RECORDS SUPPLIED -
________

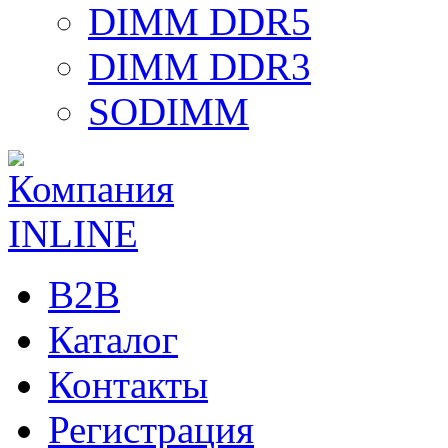
DIMM DDR5
DIMM DDR3
SODIMM
B2B
Каталог
Контакты
Регистрация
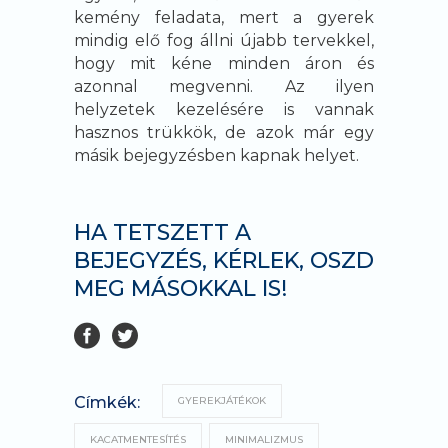
kemény feladata, mert a gyerek
mindig elő fog állni újabb tervekkel,
hogy mit kéne minden áron és
azonnal megvenni. Az ilyen
helyzetek kezelésére is vannak
hasznos trükkök, de azok már egy
másik bejegyzésben kapnak helyet.
HA TETSZETT A
BEJEGYZÉS, KÉRLEK, OSZD
MEG MÁSOKKAL IS!
Címkék:
GYEREKJÁTÉKOK
KACATMENTESÍTÉS
MINIMALIZMUS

________

REQUEST -
Where an entry holds a picture, leave the picture out and output the rest exactly.

RESULT -
DIMM DDR5
DIMM DDR3
SODIMM
B2B
Каталог
Контакты
Регистрация
kemény feladata, mert a gyerek
mindig elő fog állni újabb tervekkel,
hogy mit kéne minden áron és
azonnal megvenni. Az ilyen
helyzetek kezelésére is vannak
hasznos trükkök, de azok már egy
másik bejegyzésben kapnak helyet.
HA TETSZETT A
BEJEGYZÉS, KÉRLEK, OSZD
MEG MÁSOKKAL IS!
Címkék:
GYEREKJÁTÉKOK
KACATMENTESÍTÉS
MINIMALIZMUS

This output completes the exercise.